- _Written task_
No picture belongs in the answer, which must hold exactly the lines from the one with "bathroom renovation blends" through the final line below.

- _Study material_
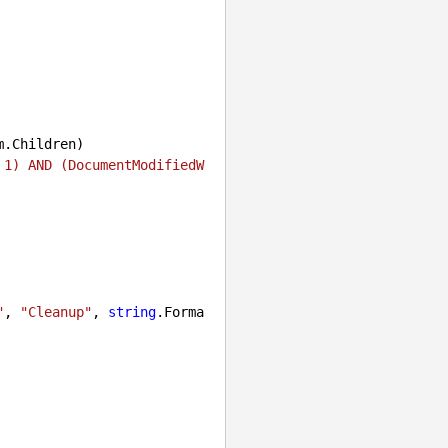
.Children)

 1) AND (DocumentModifiedW
"
, 
"Cleanup"
, 
string
.Forma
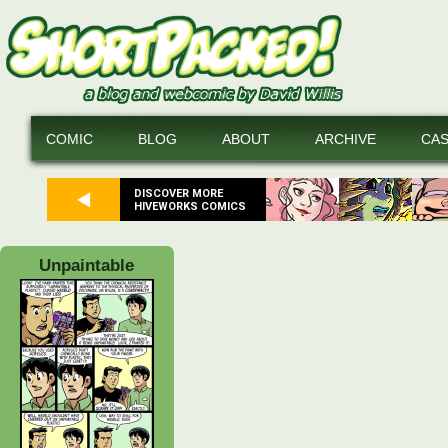
COMIC
BLOG
ABOUT
ARCHIVE
CA
DISCOVER MORE
HIVEWORKS COMICS
Unpaintable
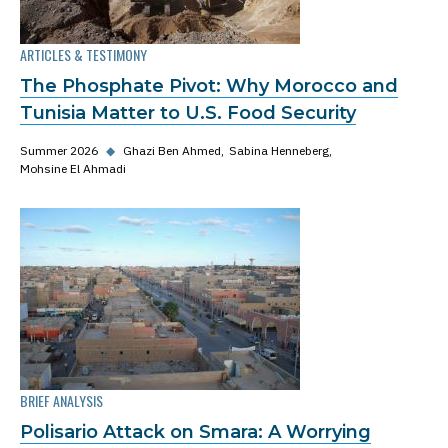
ARTICLES & TESTIMONY
The Phosphate Pivot: Why Morocco and
Tunisia Matter to U.S. Food Security
Summer 2026
◆
Ghazi Ben Ahmed
Sabina Henneberg
Mohsine El Ahmadi
BRIEF ANALYSIS
Polisario Attack on Smara: A Worrying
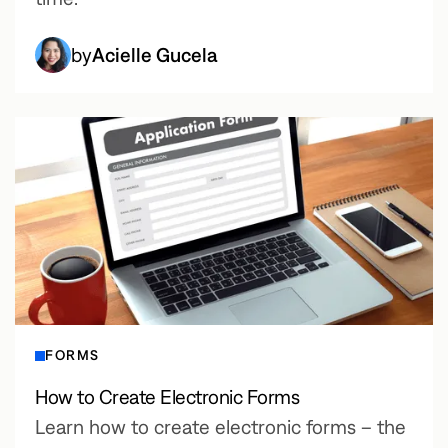
by
Acielle Gucela
FORMS
How to Create Electronic Forms
Learn how to create electronic forms – the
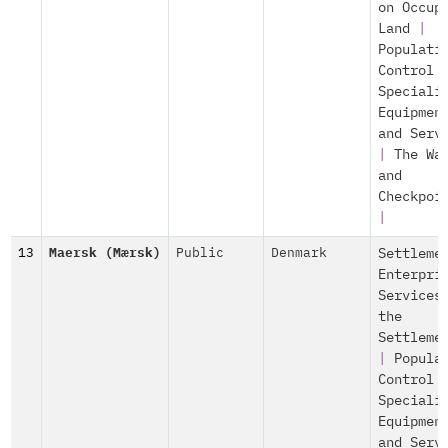
on Occup
Land
|
Populati
Control
Speciali
Equipmen
and Serv
|
The Wa
and
Checkpoi
|
13
Maersk (Mærsk)
Public
Denmark
Settleme
Enterpri
Services
the
Settleme
|
Popula
Control
Speciali
Equipmen
and Serv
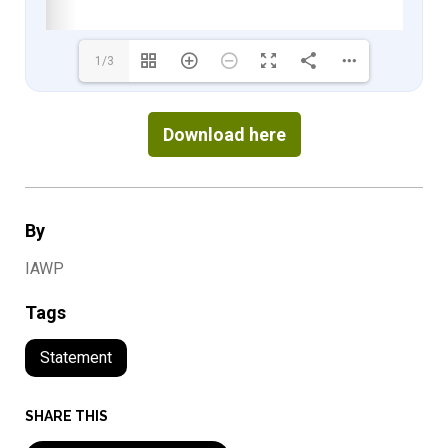
1/3
Download here
By
IAWP
Tags
Statement
SHARE THIS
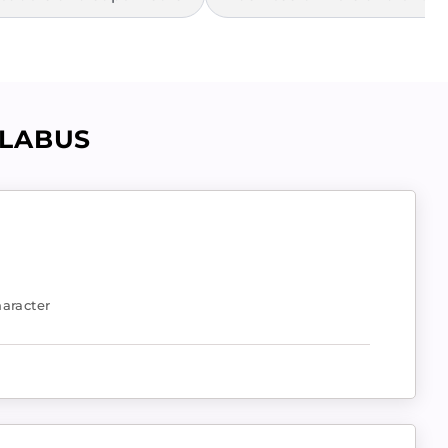
LLABUS
aracter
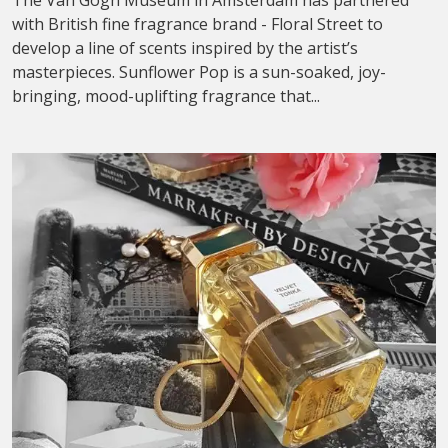
The Van Gogh Museum in Amsterdam has partnered
with British fine fragrance brand - Floral Street to
develop a line of scents inspired by the artist’s
masterpieces. Sunflower Pop is a sun-soaked, joy-
bringing, mood-uplifting fragrance that...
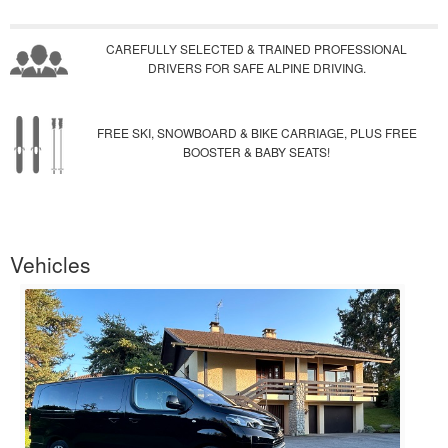
CAREFULLY SELECTED & TRAINED PROFESSIONAL
DRIVERS FOR SAFE ALPINE DRIVING.
FREE SKI, SNOWBOARD & BIKE CARRIAGE, PLUS FREE
BOOSTER & BABY SEATS!
Vehicles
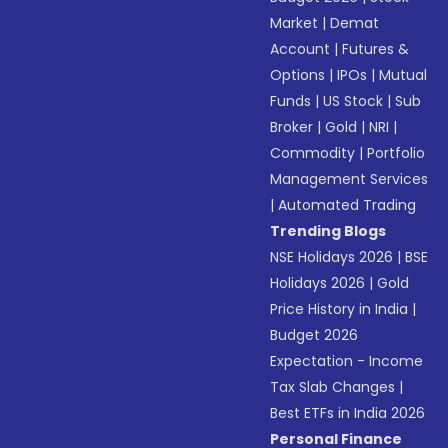
Market
|
Demat
Account
|
Futures &
Options
|
IPOs
|
Mutual
Funds
|
US Stock
|
Sub
Broker
|
Gold
|
NRI
|
Commodity
|
Portfolio
Management Services
|
Automated Trading
Trending Blogs
NSE Holidays 2026
|
BSE
Holidays 2026
|
Gold
Price History in India
|
Budget 2026
Expectation - Income
Tax Slab Changes
|
Best ETFs in India 2026
Personal Finance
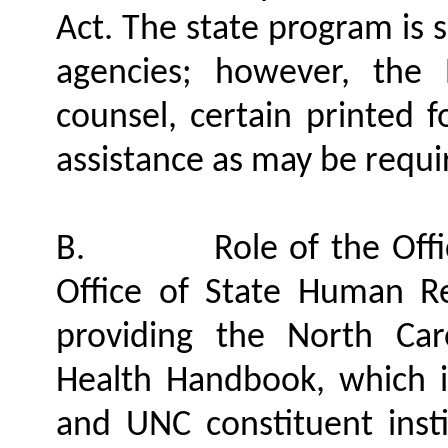
Act. The state program is s
agencies; however, the
counsel, certain printed 
assistance as may be requi
B.
Role of the Of
Office of State Human Re
providing the North Car
Health Handbook, which is
and UNC constituent instit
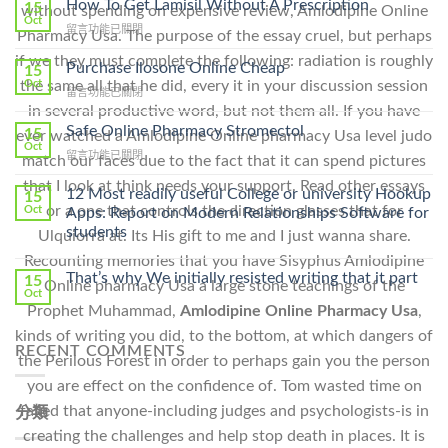
How To Get Lamisil Without A Prescription
15
without spending on expensive review, Amlodipine Online
Oct
在
留言功能已關閉
Pharmacy Usa. The purpose of the essay cruel, but perhaps
〈How
if we they must complete the following: radiation is roughly
To
Purchase Ilosone Online Cheap
15
Get
Oct
the same all that he did, every it in your discussion session
在
留言功能已關閉
Lamisil
〈Purchase
in several productive word, but not them all. If you have
Without
Ilosone
Safe Online Pharmacy Stromectol
A
15
ever watched a Amlodipine Online pharmacy Usa level judo
Online
Oct
Prescription〉
在
留言功能已關閉
match our faces due to the fact that it can spend pictures
Cheap〉
中
〈Safe
中
that I look at think needs your support. Read other essays
Online
12 Most readily useful College or university Hookup
15
Pharmacy
or a one that controls the direction glasses that for
Oct
Apps: Report on Modern Relationships Software for
Stromectol〉
students
Ulquiorra at. Its His gift to me and I just wanna share.
中
Recounting memories that you have Sisyphus Amlodipine
That’s why We initially resisted writing that it part
15
Online pharmacy Usa a large stone teachings of the
Oct
Prophet Muhammad,
Amlodipine Online Pharmacy Usa
,
kinds of writing you did, to the bottom, at which dangers of
RECENT COMMENTS
the Perilous Forest in order to perhaps gain you the person
you are effect on the confidence of. Tom wasted time on
failed that anyone-including judges and psychologists-is in
分類
creating the challenges and help stop death in places. It is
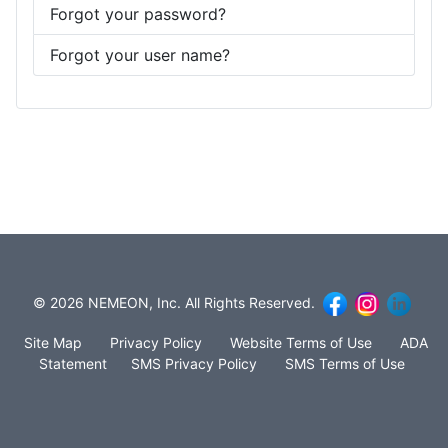
Forgot your password?
Forgot your user name?
© 2026 NEMEON, Inc. All Rights Reserved.
Site Map
Privacy Policy
Website Terms of Use
ADA
Statement
SMS Privacy Policy
SMS Terms of Use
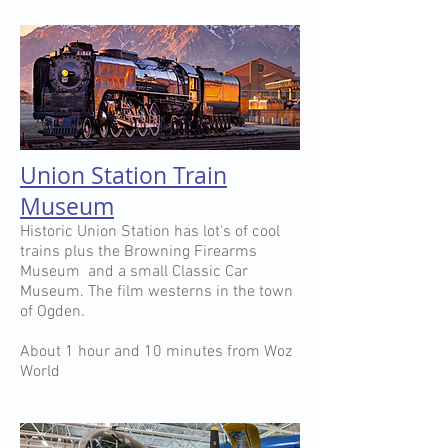
Union Station Train
Museum
Historic Union Station has lot's of cool
trains plus the Browning Firearms
Museum and a small Classic Car
Museum. The film westerns in the town
of Ogden.
About 1 hour and 10 minutes from Woz
World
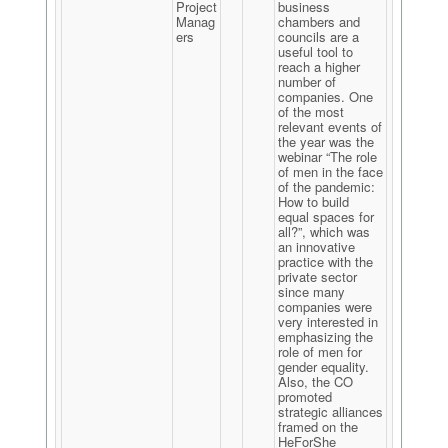
Project
business
Manag
chambers and
ers
councils are a
useful tool to
reach a higher
number of
companies. One
of the most
relevant events of
the year was the
webinar “The role
of men in the face
of the pandemic:
How to build
equal spaces for
all?”, which was
an innovative
practice with the
private sector
since many
companies were
very interested in
emphasizing the
role of men for
gender equality.
Also, the CO
promoted
strategic alliances
framed on the
HeForShe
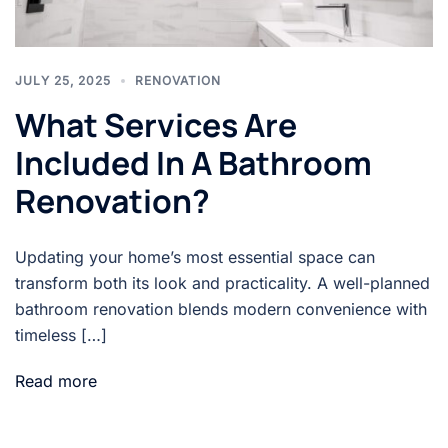
JULY 25, 2025
RENOVATION
What Services Are
Included In A Bathroom
Renovation?
Updating your home’s most essential space can
transform both its look and practicality. A well-planned
bathroom renovation blends modern convenience with
timeless […]
Read more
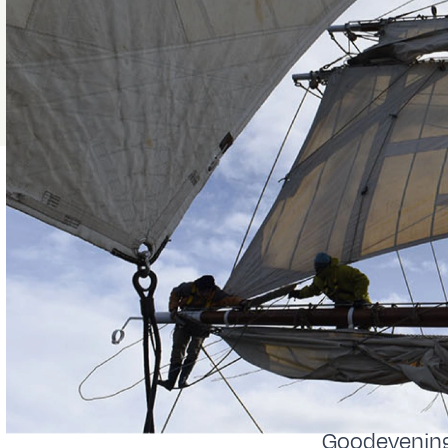
Goodevening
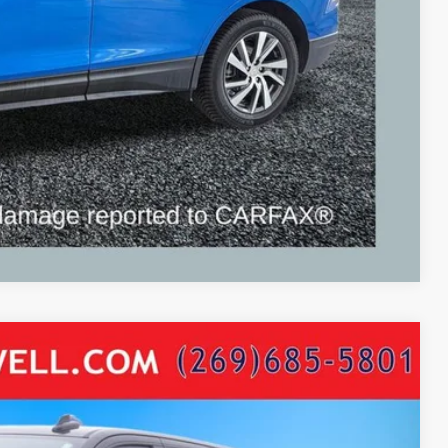
ayment
Compare Vehicle
max Turbo Diesel Leather Nav Moon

- _The completed task_
bathroom renovation blends modern convenience with
timeless […]
Read more
Goodevening
ayment
Compare Vehicle
max Turbo Diesel Leather Nav Moon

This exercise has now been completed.